(Structured page parsing data)
= Beginning of Section =

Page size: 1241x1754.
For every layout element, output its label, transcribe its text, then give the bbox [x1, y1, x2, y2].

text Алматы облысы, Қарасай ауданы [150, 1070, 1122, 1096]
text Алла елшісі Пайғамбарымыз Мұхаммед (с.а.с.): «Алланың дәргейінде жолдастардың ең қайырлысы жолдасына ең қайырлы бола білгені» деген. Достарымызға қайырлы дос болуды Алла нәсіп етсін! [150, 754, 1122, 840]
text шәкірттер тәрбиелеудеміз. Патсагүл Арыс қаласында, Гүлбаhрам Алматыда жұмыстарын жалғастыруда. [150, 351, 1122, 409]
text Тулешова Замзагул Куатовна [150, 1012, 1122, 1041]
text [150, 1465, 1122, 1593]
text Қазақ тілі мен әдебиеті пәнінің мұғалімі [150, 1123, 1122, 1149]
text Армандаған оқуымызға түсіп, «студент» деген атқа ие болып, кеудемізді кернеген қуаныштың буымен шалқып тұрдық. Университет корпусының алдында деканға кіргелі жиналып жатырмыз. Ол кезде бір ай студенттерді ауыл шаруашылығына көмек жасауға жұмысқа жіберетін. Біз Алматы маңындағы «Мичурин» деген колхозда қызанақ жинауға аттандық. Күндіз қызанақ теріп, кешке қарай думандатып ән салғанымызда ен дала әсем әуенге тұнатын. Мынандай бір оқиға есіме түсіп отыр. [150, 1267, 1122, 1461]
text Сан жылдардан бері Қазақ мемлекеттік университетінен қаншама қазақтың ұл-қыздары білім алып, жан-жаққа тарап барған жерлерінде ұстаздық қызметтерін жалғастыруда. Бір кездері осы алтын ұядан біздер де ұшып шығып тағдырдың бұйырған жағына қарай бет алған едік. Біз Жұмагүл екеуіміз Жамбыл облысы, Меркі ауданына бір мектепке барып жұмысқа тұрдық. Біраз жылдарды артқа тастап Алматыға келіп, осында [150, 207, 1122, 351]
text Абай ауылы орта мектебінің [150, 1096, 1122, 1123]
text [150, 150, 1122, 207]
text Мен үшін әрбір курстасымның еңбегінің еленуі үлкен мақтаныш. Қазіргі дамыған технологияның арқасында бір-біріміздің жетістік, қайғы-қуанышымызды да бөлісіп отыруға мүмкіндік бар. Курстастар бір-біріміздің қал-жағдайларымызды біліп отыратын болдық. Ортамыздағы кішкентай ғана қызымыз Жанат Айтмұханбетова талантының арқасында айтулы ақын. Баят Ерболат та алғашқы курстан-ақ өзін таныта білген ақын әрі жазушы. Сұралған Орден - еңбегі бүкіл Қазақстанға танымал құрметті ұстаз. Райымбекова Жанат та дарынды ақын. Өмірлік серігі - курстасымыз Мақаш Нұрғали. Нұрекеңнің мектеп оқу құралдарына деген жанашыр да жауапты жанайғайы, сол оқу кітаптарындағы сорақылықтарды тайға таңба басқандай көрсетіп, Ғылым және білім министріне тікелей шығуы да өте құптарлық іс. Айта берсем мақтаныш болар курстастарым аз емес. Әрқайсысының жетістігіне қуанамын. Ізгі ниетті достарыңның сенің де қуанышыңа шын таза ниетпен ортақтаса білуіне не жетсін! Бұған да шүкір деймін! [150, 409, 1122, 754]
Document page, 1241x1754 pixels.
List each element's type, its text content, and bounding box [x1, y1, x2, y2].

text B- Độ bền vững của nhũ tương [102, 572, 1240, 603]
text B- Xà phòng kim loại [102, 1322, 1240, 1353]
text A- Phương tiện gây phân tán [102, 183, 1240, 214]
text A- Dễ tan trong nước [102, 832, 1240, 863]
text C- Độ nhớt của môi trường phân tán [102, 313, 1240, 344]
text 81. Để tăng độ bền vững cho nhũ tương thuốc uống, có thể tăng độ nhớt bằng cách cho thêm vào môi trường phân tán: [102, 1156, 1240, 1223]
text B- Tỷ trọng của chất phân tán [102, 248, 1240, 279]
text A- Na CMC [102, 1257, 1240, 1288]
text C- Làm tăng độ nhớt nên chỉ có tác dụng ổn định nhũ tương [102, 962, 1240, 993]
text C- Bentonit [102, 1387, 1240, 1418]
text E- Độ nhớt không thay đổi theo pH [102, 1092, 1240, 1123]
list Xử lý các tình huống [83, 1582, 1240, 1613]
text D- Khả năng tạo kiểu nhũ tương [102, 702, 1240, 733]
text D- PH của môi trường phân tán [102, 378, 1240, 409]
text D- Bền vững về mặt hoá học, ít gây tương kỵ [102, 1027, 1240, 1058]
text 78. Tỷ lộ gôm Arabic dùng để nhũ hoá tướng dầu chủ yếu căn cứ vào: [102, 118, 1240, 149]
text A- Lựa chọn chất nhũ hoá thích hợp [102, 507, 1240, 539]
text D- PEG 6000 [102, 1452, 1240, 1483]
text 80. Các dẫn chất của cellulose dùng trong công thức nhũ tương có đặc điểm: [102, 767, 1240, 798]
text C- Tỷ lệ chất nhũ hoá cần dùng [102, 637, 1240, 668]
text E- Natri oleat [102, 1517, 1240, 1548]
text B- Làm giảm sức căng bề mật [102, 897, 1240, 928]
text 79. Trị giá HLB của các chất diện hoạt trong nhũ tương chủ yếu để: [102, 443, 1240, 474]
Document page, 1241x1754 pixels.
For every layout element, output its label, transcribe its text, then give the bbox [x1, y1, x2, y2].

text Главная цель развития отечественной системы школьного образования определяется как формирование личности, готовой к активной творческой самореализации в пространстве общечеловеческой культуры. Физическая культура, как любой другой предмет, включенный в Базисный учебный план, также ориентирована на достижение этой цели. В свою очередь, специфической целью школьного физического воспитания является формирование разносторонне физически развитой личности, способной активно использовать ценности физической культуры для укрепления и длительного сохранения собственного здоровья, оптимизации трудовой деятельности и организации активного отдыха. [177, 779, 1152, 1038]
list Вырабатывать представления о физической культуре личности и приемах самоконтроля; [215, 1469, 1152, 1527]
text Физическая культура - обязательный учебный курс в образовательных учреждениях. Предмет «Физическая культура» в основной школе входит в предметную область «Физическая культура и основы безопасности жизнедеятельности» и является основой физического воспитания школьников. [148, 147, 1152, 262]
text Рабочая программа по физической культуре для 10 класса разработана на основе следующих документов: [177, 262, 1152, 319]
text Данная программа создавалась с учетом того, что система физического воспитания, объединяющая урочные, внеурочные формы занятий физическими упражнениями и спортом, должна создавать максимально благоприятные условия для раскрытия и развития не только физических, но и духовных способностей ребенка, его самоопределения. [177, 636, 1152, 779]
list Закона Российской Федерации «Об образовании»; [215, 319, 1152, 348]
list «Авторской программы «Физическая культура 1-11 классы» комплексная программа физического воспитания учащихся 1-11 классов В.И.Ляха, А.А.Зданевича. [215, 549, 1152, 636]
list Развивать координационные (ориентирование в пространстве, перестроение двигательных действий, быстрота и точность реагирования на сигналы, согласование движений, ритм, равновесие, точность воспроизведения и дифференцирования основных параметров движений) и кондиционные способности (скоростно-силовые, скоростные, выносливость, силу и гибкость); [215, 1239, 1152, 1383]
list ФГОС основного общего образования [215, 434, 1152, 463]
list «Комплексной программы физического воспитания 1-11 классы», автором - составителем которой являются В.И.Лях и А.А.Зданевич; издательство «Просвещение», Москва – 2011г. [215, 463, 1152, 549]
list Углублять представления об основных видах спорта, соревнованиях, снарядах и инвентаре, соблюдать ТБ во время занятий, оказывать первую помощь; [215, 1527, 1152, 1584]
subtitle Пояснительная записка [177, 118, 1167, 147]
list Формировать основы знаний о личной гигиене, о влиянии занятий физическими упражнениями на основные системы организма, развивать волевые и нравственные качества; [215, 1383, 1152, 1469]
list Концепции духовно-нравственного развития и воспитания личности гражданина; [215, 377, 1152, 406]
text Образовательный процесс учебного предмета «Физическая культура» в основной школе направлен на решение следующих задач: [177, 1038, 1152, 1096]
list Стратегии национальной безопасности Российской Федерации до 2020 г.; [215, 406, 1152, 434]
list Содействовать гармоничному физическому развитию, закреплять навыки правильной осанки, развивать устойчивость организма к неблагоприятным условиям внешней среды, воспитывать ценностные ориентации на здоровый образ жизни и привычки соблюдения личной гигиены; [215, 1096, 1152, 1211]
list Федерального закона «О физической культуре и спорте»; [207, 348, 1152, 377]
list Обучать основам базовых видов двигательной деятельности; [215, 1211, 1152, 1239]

= End of Section =

Problem to solve: Would you filter the entries above and keep each line that has the word "организма"?

Answer to this exercise:
list Формировать основы знаний о личной гигиене, о влиянии занятий физическими упражнениями на основные системы организма, развивать волевые и нравственные качества; [215, 1383, 1152, 1469]
list Содействовать гармоничному физическому развитию, закреплять навыки правильной осанки, развивать устойчивость организма к неблагоприятным условиям внешней среды, воспитывать ценностные ориентации на здоровый образ жизни и привычки соблюдения личной гигиены; [215, 1096, 1152, 1211]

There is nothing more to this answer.